EXTRAIT À LIRE:
....

L'analyse du contexte actuel de l'ordre international qui est la multiplication des conflits en Afrique, un ordre (pour ne pas dire un "désordre") dans lequel les conflits armés sont devenus monnaie courante et dans lequel la violence s'est en quelque sorte banalisée malgré l'interdiction générale de la menace ou du recours à la force posée par l'acte créateur de l'ONU, constitue aujourd'hui l'un des principaux défis auxquels doit faire face la communauté internationale au premier rang de laquelle se trouve l'ONU.

Son rôle principal est de maintenir la paix et la sécurité internationales. Après l'immobilisme de la période de la guerre froide, l'ONU a sensiblement accru ses activités dans ce domaine.

De nombreuses opérations de maintien de la paix (OMP) ont été projetées dans le monde et surtout en Afrique pour faire face à toutes ces séries de guerres qui y éclatent.

La mise en place de ces opérations a permis d'atténuer, dans bien de cas, les tensions et d'éviter des escalades violentes. A l'inverse, elles ont également révélé leurs limites. Les difficultés et échecs enregistrés dans le maintien et la défense de la paix ont mis en évidence cette vieille leçon de sagesse selon laquelle «il vaut mieux prévenir que guérir». La communauté internationale et les organisations non gouvernementales (ONG), prennent timidement conscience de cette affligeante leçon et de la nécessité d'agir dans ce sens. Aujourd'hui plus que jamais, ces dernières apparaissent en Afrique comme un impératif catégorique au regard des conséquences désastreuses des conflits pour ce continent, conflits que les Etats seuls n'arrivent plus à gérer. Toute cette situation réduit à néant les règles sociales de fonctionnement des sociétés traditionnelles africaines. La nécessité de faire intervenir les ONG s'impose puisqu'elles sont aujourd'hui indéniablement devenues des acteurs incontournables dans la résolution des conflits et de situation de crises. Pour la plupart des ONG, la neutralité de leur intervention, affichée depuis la création de la Croix-Rouge en 1864, leur confère un pouvoir de médiateur unique.

Mais, qui sont-elles? Quelles sont les raisons qui les incitent à intervenir dans les situations de crises pour remédier au phénomène d'enfants soldats? Comment le font-elles ? En d'autres termes, quel a été le leitmotiv de cette attention particulière accordée aux enfants se trouvant dans le cadre d'un conflit armé et sous quelle forme s'est-elle traduite?

Ces interrogations commandent à ce que nous nous arrêtions un instant pour clarifier quelques notions fondamentales sous-jacentes à savoir les notions clés d'enfant, de soldat, d'enfant soldat, d'ONG, de protection et enfin de conflit.

La définition du terme enfant s'analysera au triple niveau dictionnairique, doctrinal et conventionnel.

Etymologiquement, et selon le dictionnaire Larousse, le terme enfant vient du latin «infans», «infantem» de «infantis» formé de in, préfixe négatif et de fan qui signifie parler. Le mot infans veut alors dire ici «qui ne parle pas». Le mot infans désigna d'abord le bébé, le petit enfant qui ne parle pas encore, puis le jeune enfant âgé de moins de 7 ans. C'est donc l'être humain dans la période de l'enfance.

....

ENTRÉES EXTRAITES:
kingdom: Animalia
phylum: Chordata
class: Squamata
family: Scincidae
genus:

....

CONSIGNES À SUIVRE:
- A) Résumez en deux phrases le texte sur les conflits armés en Afrique et le rôle des ONG.
- B) Rédigez la suite du texte sur les conflits armés en Afrique et le rôle des ONG.

RÉPONSES PAR CONSIGNE:
- A) La multiplication des conflits armés en Afrique constitue l'un des principaux défis de la communauté internationale et de l'ONU, dont les opérations de maintien de la paix ont atténué des tensions mais révélé leurs limites. L'intervention des ONG, devenues des acteurs incontournables dans la résolution des conflits, s'impose donc, et le texte définit d'abord des notions clés, à commencer par celle d'enfant, issue du latin «infans», «qui ne parle pas».

- B)
Pour le Dictionnaire Universel, l'enfant est l'être humain dont l'âge est compris entre le moment de la naissance et celui de la puberté3(*). Cet âge de la puberté varie cependant d'une région à une autre et, selon le sexe de l'enfant. Cette définition nous parait insuffisante pour l'objet de notre étude en ce qu'elle ne nous situe pas sur la limite d'âge de l'enfance.

Plus intéressantes alors paraissent les définitions de François Mauriac qui estime qu'«être un enfant c'est donner la main» et de Torelli qui affirme que l'enfant résulte «d'une situation de faiblesse particulière, tant physique qu'intellectuelle ou morale, en raison de son âge, qui le fait bénéficier du droit à une protection spéciale mais qui, en même temps, lui interdit d'accéder à tous les droits de l'homme. L'enfant est d'abord un enfant situé et cette situation fait naître des droits spécifiques4(*) Ces définitions montrent clairement que l'enfant est un être qui n'a pas atteint une maturité intellectuelle, psychologique, morale et donc qui est incapable de faire preuve d'analyse et d'apprécier les choses à leur juste valeur. Dans ces conditions, l'enfant se trouve dans une situation de dépendance vis-à-vis de l'adulte.

En clair, l'enfant se distingue de l'adulte par le fait qu'il lui est nécessaire d'être protégé, d'être canalisé, d'être orienté de part sa situation de vulnérabilité.

Quant aux définitions données par l'arsenal juridique, elles diffèrent quelque peu des deux précédentes. En effet, la Convention relative aux droits de l'enfant (CDE) du 20 Novembre 1989 spécifie en son article premier que l'enfant s'entend comme étant «tout être humain âgé de moins de 18 ans, sauf si la majorité est atteinte plus tôt en vertu de la législation qui lui est applicable». La distinction opérée ici réside dans la limite d'âge dont fait référence ladite Convention. L'enfant est un individu âgé de dix-huit ans au moins. Autrement dit, tout être humain dont l'existence est située entre la période allant de la naissance jusqu'à dix-sept ans révolus est juridiquement considéré comme un enfant. La définition que la Charte africaine des droits et du bien-être de l'enfant donne à celui-ci en son article 2, s'inscrit dans le même registre.

Cependant, l'article susmentionné de la CDE ajoute une réserve: «...sauf si la majorité est atteinte plutôt en vertu de la législation qui lui est applicable». Cette réserve indique que l'âge de la majorité qui varie selon la législation des Etats parties à ladite Convention, influence la limite d'âge de l'enfance.

En ce qui concerne la Côte d'Ivoire qui est partie à la CDE depuis le 04 février 1991, sa loi n° 70-483 du 03 août 1970 sur la minorité fixe, en son article 1er, l'âge de la majorité à vingt et un ans (21 ans) révolus, et ne fait aucune distinction de sexe. C'est dire que tous ceux qui n'ont pas 21 ans accomplis sont des mineurs. Cette loi nous permet de conclure que la RCI adhère pleinement à la définition conventionnelle de l'enfant en ce qu'elle ne la modifie en rien.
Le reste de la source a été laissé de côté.